Immediately move the obtained test plate into a hot air dryer at 60 ° C., adjust the temperature for 1 minute, and then apply gauze [manufactured by Hyoe Sanitary Materials Co., Ltd., Japanese Pharmacopoeia Gauze Type 1], float glass on the test plate. A board (manufactured by Nippon Test Panel Co., Ltd., 70 mm in length, 150 mm in width, 2 mm in thickness) and a weight were loaded in this order and left at a temperature of 60 ° C. for 2 hours. At this time, the load was adjusted to be 280 g / cm ² .

Next, after cooling the test plate to room temperature, the gauze on the test plate was slowly peeled off, the state of the coating film was visually observed, and the heat deformation resistance was evaluated based on the following evaluation criteria.
〔Evaluation criteria〕
A: No abnormality (no gauze marks)
○: Slight gauze traces △: Shallow gauze traces ×: Deep gauze traces

  Next, in the evaluation of the above physical properties, total evaluation was performed by summing up the scores of each physical property, with ◎ being 20 points, ○ being 15 points, Δ being 10 points, and × being 0 points. In addition, the highest score of comprehensive evaluation is 100, and the lowest score is 0 points. The results are also shown in Table 1.

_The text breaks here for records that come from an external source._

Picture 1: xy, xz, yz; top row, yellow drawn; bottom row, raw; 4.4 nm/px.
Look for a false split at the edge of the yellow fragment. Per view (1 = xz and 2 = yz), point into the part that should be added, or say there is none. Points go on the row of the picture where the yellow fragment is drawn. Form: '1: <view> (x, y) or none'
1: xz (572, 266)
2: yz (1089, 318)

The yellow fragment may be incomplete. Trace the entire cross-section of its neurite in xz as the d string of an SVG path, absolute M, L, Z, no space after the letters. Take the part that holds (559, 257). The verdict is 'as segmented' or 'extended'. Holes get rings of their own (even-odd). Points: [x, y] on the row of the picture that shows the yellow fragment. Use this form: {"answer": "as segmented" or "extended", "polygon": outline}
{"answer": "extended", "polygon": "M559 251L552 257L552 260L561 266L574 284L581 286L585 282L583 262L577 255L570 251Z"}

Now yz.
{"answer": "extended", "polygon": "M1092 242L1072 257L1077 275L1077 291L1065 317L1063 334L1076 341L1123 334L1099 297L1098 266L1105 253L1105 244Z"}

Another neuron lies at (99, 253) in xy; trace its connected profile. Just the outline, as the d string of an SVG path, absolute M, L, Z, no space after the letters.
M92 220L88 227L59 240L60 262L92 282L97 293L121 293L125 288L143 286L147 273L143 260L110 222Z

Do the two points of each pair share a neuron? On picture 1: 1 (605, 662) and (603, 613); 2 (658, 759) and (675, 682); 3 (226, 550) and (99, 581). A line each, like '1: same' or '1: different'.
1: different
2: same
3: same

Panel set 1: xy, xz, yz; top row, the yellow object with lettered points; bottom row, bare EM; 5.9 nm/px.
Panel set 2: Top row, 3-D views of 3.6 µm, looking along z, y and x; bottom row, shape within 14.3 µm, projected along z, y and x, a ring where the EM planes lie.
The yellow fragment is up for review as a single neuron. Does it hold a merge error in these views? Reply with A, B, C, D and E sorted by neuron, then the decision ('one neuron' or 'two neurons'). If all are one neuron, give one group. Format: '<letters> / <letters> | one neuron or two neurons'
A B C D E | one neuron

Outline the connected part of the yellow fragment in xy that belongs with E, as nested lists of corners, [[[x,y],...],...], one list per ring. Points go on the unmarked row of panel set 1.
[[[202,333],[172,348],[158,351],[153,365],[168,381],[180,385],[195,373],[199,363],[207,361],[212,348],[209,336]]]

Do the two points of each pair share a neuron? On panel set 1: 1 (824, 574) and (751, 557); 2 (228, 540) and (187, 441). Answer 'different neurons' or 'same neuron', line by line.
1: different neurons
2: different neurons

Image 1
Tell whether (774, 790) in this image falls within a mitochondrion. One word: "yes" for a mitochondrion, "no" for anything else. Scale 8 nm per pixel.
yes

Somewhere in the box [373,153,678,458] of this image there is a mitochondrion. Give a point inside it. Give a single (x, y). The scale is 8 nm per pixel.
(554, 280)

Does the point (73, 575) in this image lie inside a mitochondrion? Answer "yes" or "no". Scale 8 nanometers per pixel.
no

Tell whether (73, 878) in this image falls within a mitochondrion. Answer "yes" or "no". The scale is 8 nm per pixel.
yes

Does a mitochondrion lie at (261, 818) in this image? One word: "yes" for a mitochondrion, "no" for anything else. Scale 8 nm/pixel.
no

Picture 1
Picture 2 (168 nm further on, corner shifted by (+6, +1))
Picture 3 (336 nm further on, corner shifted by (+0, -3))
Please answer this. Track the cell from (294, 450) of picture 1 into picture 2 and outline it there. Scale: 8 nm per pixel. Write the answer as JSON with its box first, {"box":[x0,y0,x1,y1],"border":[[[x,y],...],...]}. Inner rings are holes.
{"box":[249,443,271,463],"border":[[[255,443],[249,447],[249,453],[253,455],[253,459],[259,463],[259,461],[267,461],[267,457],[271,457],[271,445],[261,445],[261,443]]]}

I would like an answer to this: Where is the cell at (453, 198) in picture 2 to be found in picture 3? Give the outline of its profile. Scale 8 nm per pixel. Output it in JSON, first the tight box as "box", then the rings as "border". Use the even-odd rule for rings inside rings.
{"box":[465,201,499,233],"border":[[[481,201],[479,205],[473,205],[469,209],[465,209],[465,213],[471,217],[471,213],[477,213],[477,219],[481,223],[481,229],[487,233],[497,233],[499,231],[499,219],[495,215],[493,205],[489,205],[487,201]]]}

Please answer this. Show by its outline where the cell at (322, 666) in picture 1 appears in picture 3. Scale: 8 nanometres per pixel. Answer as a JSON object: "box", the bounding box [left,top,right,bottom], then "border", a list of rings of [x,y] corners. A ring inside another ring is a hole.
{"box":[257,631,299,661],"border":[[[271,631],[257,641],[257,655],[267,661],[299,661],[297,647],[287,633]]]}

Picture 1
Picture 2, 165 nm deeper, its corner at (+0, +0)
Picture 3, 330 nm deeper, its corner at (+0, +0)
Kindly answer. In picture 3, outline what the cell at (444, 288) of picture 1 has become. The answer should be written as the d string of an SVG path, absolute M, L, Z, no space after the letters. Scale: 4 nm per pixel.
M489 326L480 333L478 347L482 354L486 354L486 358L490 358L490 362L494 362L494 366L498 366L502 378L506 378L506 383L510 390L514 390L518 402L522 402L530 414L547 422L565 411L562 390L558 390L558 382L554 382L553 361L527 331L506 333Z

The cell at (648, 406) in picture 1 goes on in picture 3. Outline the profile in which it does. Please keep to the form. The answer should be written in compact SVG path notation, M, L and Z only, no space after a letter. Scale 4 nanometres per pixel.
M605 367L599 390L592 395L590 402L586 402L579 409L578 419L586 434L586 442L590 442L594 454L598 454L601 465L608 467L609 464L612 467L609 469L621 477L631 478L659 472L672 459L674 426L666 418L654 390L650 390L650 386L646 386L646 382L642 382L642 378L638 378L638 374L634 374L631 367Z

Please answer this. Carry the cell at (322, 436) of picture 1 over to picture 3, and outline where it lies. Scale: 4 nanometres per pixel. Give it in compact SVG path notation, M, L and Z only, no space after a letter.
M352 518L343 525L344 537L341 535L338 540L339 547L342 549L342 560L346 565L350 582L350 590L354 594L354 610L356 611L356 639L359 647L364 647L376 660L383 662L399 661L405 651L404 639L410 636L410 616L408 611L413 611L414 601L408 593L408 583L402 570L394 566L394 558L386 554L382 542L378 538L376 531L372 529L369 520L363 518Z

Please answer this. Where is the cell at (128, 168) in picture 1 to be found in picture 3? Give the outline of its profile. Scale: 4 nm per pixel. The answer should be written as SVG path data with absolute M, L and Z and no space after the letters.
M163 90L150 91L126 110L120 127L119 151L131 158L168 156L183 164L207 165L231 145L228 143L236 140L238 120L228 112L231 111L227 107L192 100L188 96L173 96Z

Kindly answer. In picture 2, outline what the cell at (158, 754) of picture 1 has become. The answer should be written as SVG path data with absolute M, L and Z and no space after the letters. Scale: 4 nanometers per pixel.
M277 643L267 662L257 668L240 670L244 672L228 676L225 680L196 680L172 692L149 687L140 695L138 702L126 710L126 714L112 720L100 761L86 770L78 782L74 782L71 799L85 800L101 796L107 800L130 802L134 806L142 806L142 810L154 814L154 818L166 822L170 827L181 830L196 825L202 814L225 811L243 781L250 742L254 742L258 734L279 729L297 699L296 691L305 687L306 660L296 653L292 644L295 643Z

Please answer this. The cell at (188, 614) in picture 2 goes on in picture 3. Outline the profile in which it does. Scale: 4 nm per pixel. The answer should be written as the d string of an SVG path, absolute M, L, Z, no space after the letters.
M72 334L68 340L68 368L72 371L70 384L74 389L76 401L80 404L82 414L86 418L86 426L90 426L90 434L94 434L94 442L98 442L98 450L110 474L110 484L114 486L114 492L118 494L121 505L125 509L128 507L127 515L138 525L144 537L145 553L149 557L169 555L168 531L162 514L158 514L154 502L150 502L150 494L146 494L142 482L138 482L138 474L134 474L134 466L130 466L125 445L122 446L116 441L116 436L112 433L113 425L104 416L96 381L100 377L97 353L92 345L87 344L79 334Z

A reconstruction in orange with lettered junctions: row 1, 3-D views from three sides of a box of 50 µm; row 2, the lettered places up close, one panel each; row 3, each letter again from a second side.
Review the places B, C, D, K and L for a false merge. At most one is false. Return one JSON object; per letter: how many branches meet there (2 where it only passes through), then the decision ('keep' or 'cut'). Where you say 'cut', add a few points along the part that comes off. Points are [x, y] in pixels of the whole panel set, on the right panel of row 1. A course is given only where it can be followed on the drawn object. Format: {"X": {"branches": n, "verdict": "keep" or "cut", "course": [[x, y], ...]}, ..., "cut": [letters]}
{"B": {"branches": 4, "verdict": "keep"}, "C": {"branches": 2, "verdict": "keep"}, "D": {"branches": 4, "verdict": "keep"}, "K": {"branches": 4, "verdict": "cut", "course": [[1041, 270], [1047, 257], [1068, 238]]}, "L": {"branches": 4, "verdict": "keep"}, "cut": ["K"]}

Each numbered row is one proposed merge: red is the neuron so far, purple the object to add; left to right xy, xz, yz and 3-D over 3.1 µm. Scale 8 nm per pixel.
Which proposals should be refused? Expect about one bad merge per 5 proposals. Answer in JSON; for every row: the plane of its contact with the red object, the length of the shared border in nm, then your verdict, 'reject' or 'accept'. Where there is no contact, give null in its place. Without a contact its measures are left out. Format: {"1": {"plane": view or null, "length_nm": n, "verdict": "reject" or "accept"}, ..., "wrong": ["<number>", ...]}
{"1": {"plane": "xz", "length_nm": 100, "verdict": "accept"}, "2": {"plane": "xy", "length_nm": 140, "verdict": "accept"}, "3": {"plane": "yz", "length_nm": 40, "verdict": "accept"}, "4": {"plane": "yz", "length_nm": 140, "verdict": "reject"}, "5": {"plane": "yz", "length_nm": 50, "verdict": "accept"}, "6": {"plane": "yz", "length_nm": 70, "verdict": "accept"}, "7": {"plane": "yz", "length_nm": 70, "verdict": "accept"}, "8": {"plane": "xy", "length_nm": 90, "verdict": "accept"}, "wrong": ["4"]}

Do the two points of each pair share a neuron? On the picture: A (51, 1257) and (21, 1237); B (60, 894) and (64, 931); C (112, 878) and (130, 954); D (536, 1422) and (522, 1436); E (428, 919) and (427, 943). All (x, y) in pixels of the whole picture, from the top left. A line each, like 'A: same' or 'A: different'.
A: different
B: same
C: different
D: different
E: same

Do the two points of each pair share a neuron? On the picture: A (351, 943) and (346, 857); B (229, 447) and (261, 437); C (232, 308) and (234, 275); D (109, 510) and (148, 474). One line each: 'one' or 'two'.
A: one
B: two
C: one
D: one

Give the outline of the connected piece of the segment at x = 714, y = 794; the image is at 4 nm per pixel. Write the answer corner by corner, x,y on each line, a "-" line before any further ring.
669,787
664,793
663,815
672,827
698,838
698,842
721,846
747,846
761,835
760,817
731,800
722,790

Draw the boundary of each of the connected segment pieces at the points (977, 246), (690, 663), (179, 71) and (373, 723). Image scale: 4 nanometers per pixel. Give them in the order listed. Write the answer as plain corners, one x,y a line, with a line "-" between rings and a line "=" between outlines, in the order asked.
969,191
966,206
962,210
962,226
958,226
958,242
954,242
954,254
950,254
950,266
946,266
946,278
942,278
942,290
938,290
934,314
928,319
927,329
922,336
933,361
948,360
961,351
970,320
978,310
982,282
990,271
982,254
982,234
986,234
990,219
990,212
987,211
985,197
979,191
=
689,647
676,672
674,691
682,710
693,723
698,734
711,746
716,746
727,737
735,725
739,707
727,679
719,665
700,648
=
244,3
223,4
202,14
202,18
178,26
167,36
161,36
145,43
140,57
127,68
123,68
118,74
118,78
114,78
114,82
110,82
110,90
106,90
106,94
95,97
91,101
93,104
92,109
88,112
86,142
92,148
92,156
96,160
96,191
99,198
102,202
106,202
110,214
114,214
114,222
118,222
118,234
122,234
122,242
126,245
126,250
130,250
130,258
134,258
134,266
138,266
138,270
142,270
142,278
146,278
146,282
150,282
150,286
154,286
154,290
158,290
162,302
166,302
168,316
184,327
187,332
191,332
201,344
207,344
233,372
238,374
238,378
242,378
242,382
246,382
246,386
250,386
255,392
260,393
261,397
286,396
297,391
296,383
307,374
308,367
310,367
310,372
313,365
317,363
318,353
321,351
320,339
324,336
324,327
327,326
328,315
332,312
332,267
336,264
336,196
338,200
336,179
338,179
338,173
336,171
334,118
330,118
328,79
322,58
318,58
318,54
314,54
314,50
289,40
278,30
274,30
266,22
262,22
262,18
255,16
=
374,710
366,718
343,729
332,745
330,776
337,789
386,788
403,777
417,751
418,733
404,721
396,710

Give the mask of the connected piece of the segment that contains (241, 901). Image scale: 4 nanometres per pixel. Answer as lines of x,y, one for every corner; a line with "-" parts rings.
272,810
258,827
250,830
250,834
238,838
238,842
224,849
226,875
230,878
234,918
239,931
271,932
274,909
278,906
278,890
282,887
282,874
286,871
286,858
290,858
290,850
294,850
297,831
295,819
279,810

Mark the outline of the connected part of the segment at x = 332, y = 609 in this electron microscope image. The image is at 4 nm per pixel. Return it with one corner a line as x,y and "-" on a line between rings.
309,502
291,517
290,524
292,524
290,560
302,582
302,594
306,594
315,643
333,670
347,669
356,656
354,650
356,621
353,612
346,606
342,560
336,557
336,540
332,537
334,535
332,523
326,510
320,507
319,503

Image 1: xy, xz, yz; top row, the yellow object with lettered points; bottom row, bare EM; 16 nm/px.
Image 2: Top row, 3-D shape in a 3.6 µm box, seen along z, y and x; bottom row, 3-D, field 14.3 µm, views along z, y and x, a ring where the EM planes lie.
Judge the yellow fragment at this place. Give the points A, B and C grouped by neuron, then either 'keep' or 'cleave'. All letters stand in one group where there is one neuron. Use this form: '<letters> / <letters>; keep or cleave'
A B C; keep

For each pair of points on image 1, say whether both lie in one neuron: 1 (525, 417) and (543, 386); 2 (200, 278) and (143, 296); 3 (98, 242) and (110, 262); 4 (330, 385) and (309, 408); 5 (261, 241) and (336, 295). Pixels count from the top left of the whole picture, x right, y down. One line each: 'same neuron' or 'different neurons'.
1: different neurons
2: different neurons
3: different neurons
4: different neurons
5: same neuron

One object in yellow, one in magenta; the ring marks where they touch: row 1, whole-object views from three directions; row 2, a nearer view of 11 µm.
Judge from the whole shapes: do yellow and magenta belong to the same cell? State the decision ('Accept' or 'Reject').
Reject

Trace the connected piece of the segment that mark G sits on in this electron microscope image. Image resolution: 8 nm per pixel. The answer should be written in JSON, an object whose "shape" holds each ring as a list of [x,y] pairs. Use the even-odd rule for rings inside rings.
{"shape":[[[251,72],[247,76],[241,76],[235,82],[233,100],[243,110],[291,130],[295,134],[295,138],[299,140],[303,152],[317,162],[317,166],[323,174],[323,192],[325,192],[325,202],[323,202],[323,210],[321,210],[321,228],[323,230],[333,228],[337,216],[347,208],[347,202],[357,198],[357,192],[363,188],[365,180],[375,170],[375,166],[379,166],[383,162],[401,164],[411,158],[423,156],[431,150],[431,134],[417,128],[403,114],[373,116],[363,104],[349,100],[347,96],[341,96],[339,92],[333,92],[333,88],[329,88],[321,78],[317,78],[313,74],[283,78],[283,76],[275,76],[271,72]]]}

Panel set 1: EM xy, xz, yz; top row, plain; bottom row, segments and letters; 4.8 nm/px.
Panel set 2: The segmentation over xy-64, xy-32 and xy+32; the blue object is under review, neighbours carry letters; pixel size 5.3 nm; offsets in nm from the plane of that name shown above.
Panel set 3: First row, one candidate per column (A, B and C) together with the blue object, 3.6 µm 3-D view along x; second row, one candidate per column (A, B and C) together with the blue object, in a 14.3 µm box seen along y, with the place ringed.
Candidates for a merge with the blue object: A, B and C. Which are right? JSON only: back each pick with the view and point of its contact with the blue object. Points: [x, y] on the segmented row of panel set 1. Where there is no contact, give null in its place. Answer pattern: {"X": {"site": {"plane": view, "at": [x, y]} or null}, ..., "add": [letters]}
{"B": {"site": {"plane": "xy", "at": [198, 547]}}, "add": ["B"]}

  From the results shown in Table 1, each of the resin emulsions obtained in each example has a coating film that is comprehensively excellent in water resistance, water permeability, low temperature film formability, stretchability, and heat distortion resistance. It turns out that it forms. Further, from the comparison result between Example 1 and Comparative Example 1, in Example 1, an intermediate layer having a glass transition temperature lower than that of the inner layer and the outer layer is formed between the inner layer and the outer layer. In contrast, it can be seen that the water resistance, water permeability resistance, low-temperature film-forming property and extensibility are excellent. Furthermore, from the comparison result between Example 2 and Comparative Example 2, in Example 2, an intermediate layer having a glass transition temperature lower than that of the inner layer and the outer layer is formed between the inner layer and the outer layer. In contrast, it can be seen that it is excellent in water permeability, low-temperature film-forming properties, extensibility, and heat distortion resistance.

  The resin emulsion of the present invention is expected to be used in, for example, water-based paints coated on the exterior of buildings, ceramic building materials, and the like.

Claims (4)

  A polymer emulsion comprising emulsion particles having at least three resin layers of an inner layer, an intermediate layer and an outer layer, wherein the polymer constituting the intermediate layer has a glass transition temperature constituting a layer other than the intermediate layer A resin emulsion characterized by being 10 ° C. or more lower than any glass transition temperature.   The resin emulsion according to claim 1, wherein the polymer constituting the outer layer has a glass transition temperature of 0 ° C. or higher.   The resin emulsion according to claim 1 or 2, wherein the content of the outer layer in the emulsion particles is 10 to 50% by mass.   An aqueous paint comprising the resin emulsion according to any one of claims 1 to 3.